New York City judges have signed orders allowing 22 defendants to be released from jail next month, before the state's new bail laws take effect in January.
Starting January 1st, money bail can no longer be imposed on anyone accused of a misdemeanor or non-violent felony, which account for about 90 percent of all offenses. Judges can still set bail on those accused of violent felonies such as murder, rape and first degree robbery, if they’re considered a flight risk.
The new laws were enacted to prevent low income defendants from being held in jail while awaiting trial simply because they can't afford bail. They were supported by criminal justice reformers, most Democratic lawmakers and Gov. Andrew Cuomo.
The Office of Court Administration has said 800-900 defendants accused of non-violent felonies and misdemeanors could be sitting in city jails on December 31st, based on data from the city’s Department of Correction. That figure is considered fluid, because the number of inmates held in city jails is constantly changing.
To avoid a rush when the bail laws change, city judges have been allowed since early November to consider releasing defendants who can't be held after December 31st. But sources say the fact that only 22 defendants were granted upcoming release dates could mean some judges want to hold them in jail as long as possible. It’s also possible the defendants haven't had their next court hearings.

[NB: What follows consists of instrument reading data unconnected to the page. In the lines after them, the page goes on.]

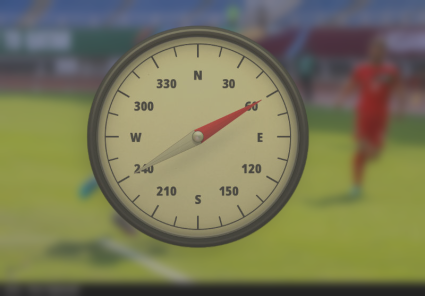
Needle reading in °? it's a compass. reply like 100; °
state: 60; °
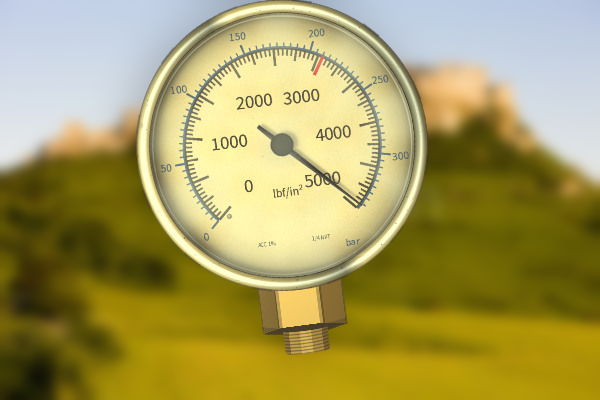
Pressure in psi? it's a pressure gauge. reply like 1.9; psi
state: 4950; psi
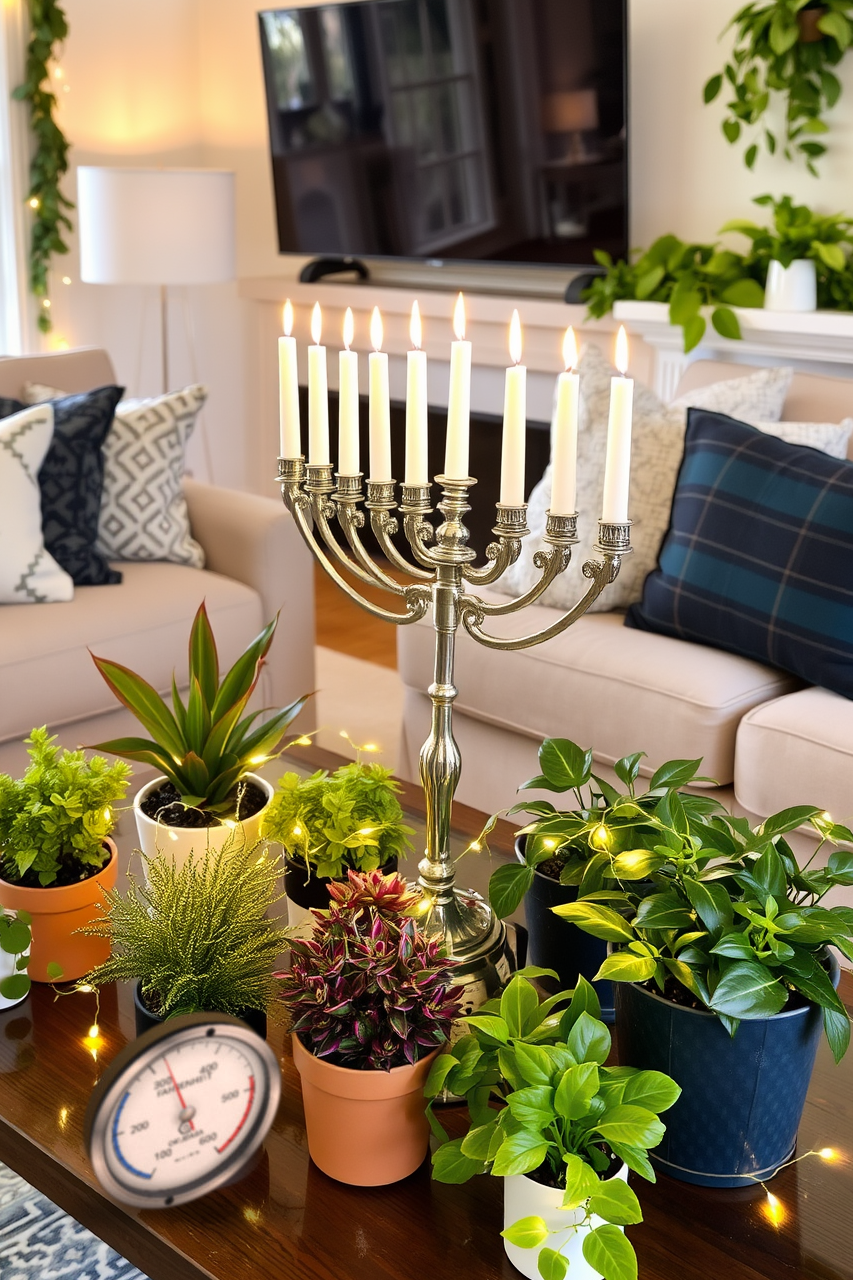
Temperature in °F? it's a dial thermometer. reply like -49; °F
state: 320; °F
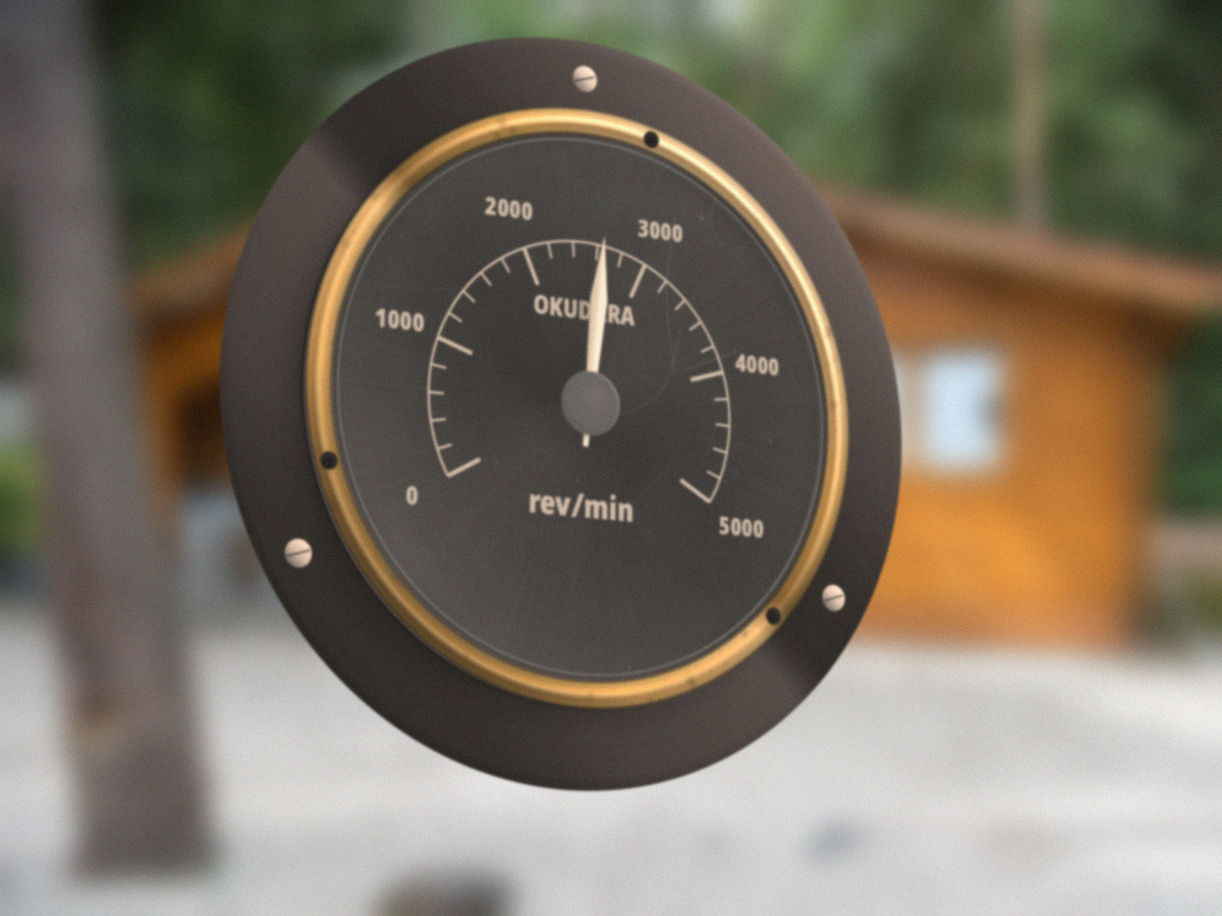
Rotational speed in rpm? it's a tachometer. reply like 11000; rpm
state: 2600; rpm
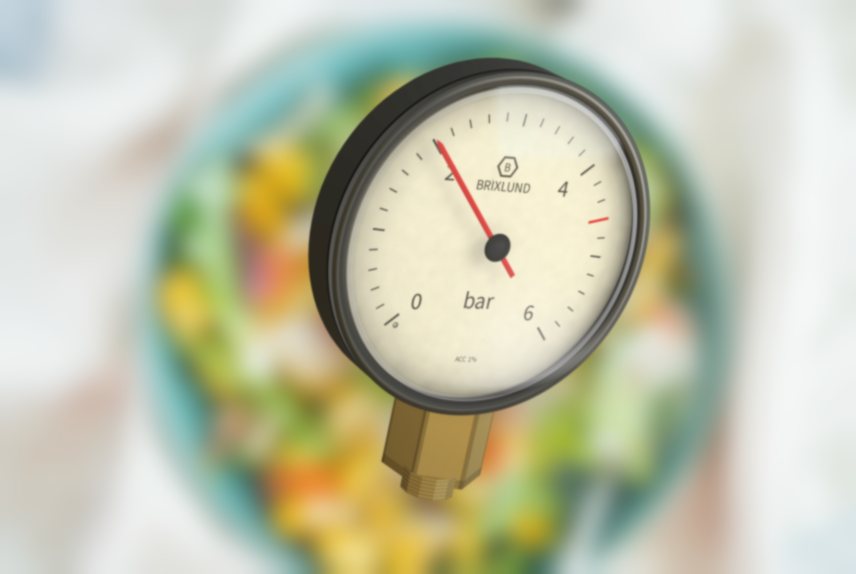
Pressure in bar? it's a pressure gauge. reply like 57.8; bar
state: 2; bar
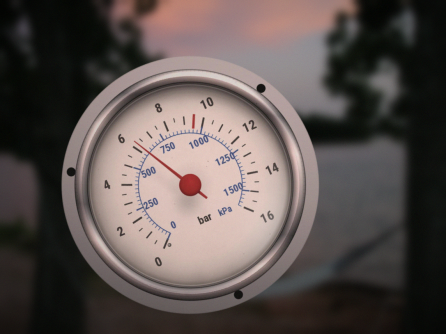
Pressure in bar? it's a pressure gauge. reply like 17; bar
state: 6.25; bar
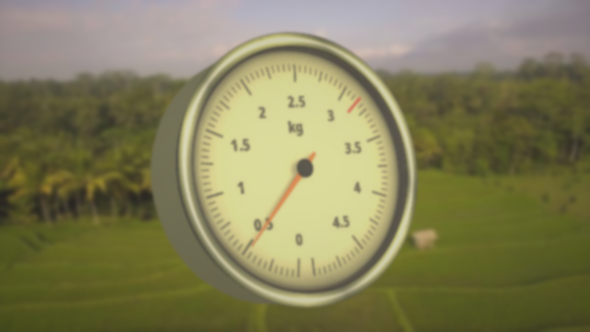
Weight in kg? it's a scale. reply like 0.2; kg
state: 0.5; kg
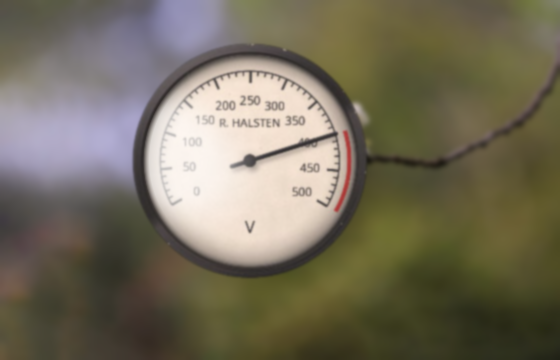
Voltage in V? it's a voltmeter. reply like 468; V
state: 400; V
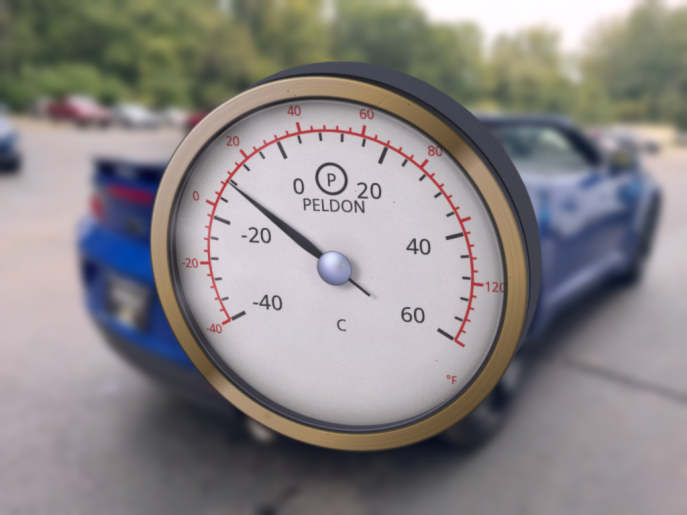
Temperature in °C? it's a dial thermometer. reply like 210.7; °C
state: -12; °C
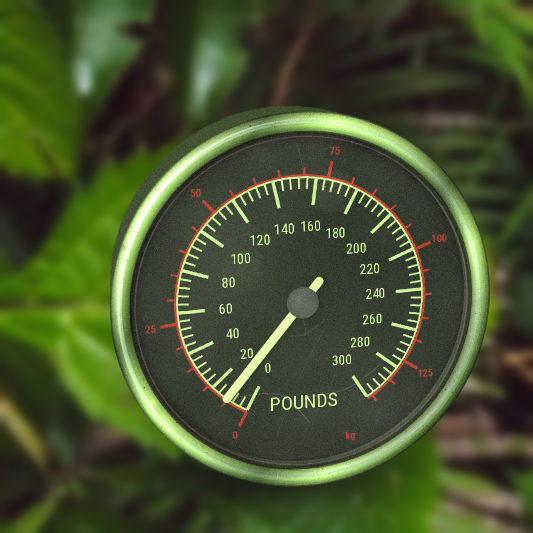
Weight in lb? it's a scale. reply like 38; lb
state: 12; lb
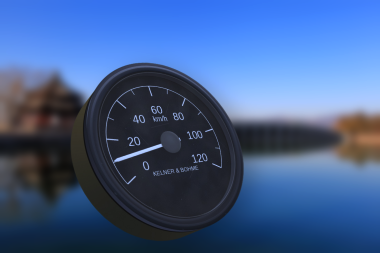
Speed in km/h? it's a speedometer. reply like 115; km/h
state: 10; km/h
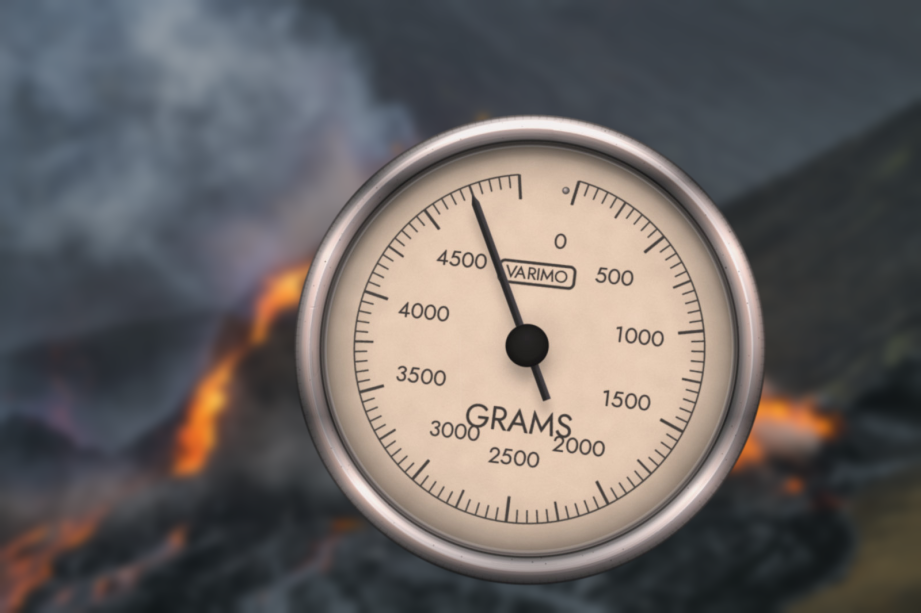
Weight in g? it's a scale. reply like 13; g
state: 4750; g
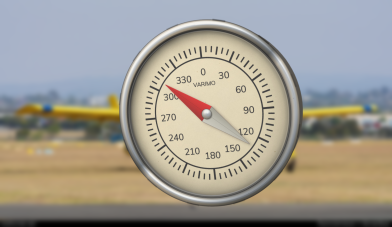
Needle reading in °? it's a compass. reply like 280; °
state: 310; °
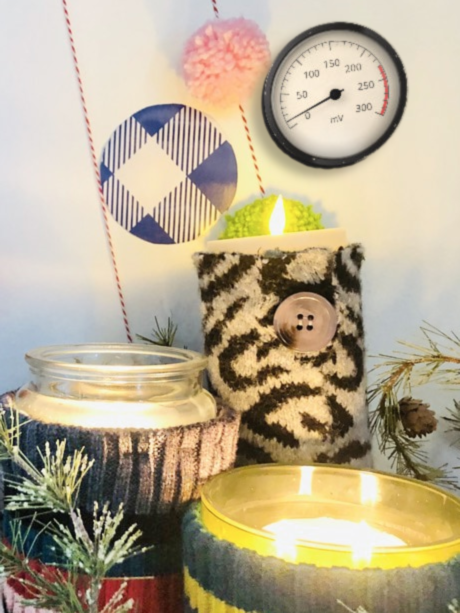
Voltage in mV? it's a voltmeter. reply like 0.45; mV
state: 10; mV
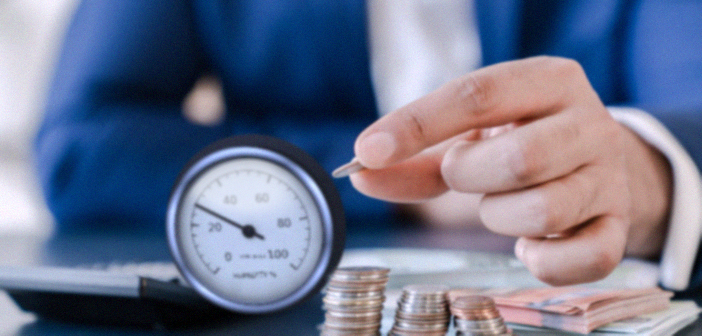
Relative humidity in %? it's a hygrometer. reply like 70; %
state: 28; %
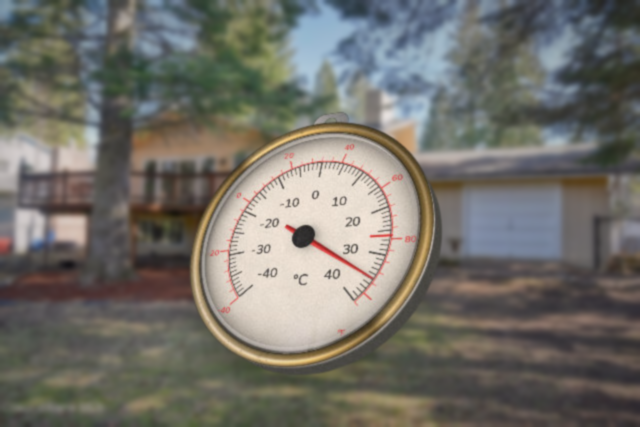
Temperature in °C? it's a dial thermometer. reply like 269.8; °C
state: 35; °C
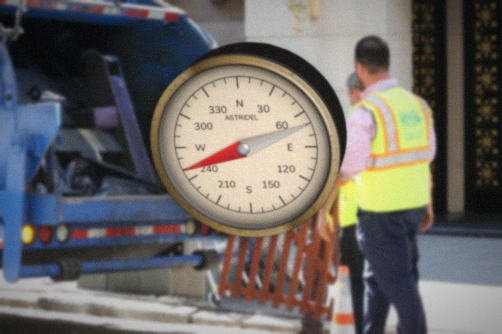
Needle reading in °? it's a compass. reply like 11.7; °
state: 250; °
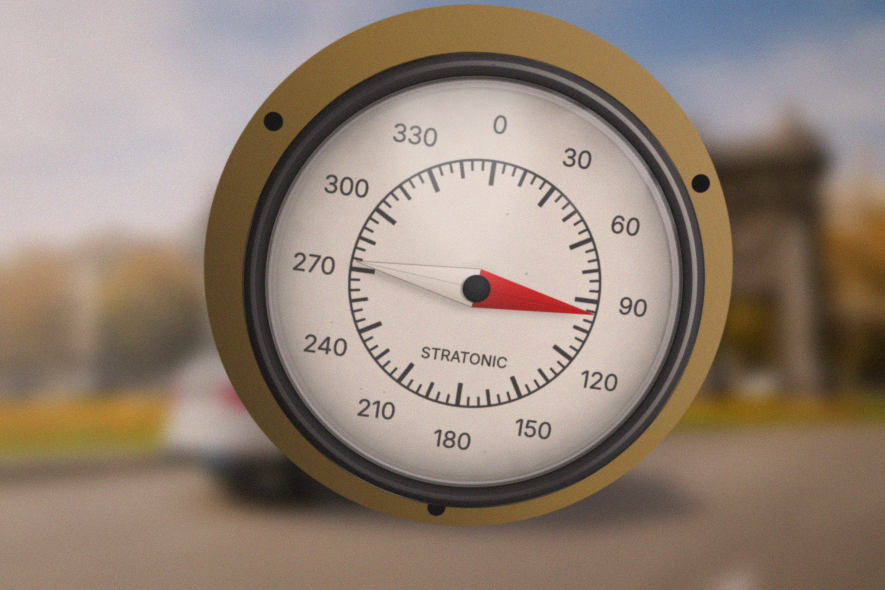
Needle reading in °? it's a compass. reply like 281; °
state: 95; °
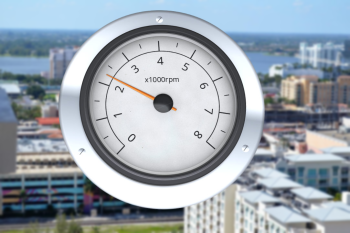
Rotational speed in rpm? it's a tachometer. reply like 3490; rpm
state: 2250; rpm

Lucian Chalfan, a spokesman for the Office of Court Administration, said the 22 individuals will be released next month between December 19th and 31st. They are accused of charges including burglary and robbery in the second degree, grand larceny and narcotics.
“Judges have been made aware of the prospective securing orders that they may use should they choose to modify a defendant’s bail prior to January 1st, 2020,” he said. “As we get closer to the January 1st date, we expect more orders will be signed.”
However, it’s not known how many individuals were released already without the securing orders. Earlier this month, a suspected drug dealer accused of selling fentanyl that resulted in a fatal overdose praised Gov. Andrew Cuomo upon his release from jail by a Manhattan judge.
Jose “Catano” Jorge was remanded to Rikers in March. He’s charged with multiple felonies including criminal sale of a controlled substance and conspiracy. But because those charges are no longer eligible for bail in January, he was released at a mid-November court appearance.
State Supreme Court Judge Abraham Clott said the only reason to delay Jorge’s release would be if he thought the bail laws would change before January to allow “a meaningful monetary condition, especially electronic monitoring.”
Electronic monitoring is allowed under the new law, but the state doesn’t have a contract yet with any providers.
The city’s Special Narcotics Prosecutor, Bridget Brennan, argued that Jorge should remain in Rikers.
“Releasing Jose ‘Catano’ Jorge from jail with no meaningful restrictions is deeply disturbing,” her spokeswoman said in a statement. “He is charged with selling lethal fentanyl and was recorded bragging that a customer’s death is good for business.”
She added that in the middle of an opioid epidemic, New York is now requiring the immediate release of people charged with high volume fentanyl and heroin sales, “regardless of ties to foreign countries, access to lots of money, and lengthy sentences they could face.”
At his court hearing this month, Jorge’s defense attorney said his client “understands his responsibility to come to court… He takes these charges very seriously.”
When the new bail law goes into effect in January, defendants like Jorge will be eligible for pre-trial supervision to make sure they keep returning to court. But no supervision was ordered for Jorge because of a technicality. Although judges began reviewing cases in November, the city is not expanding its supervised release program until December 1st.
The city has an existing program, but Colby Hamilton, a spokesman for the Mayor’s Office of Criminal Justice, said it can’t accommodate defendants facing more serious charges until enhancements are made next month, including extra services and counseling. The city is spending $37.4 million on supervised release in the current fiscal year. That amount will soar to more than $116 million in fiscal year 2021 thanks to help from the Manhattan District Attorney’s office, which is using funds recovered from the investigations of major banks.
Prior to the program’s expansion on December 1st, Hamilton said judges “have a full array of options available under the law now,” such as holding someone in jail right until the bail laws change.
Critics of the new laws, including prosecutors, are calling on Albany to revise them before January. One bipartisan proposal would allow judges to look at past convictions and arrest records so they can still set bail at their discretion. But the legislature would have to convene again before January to pass such a change.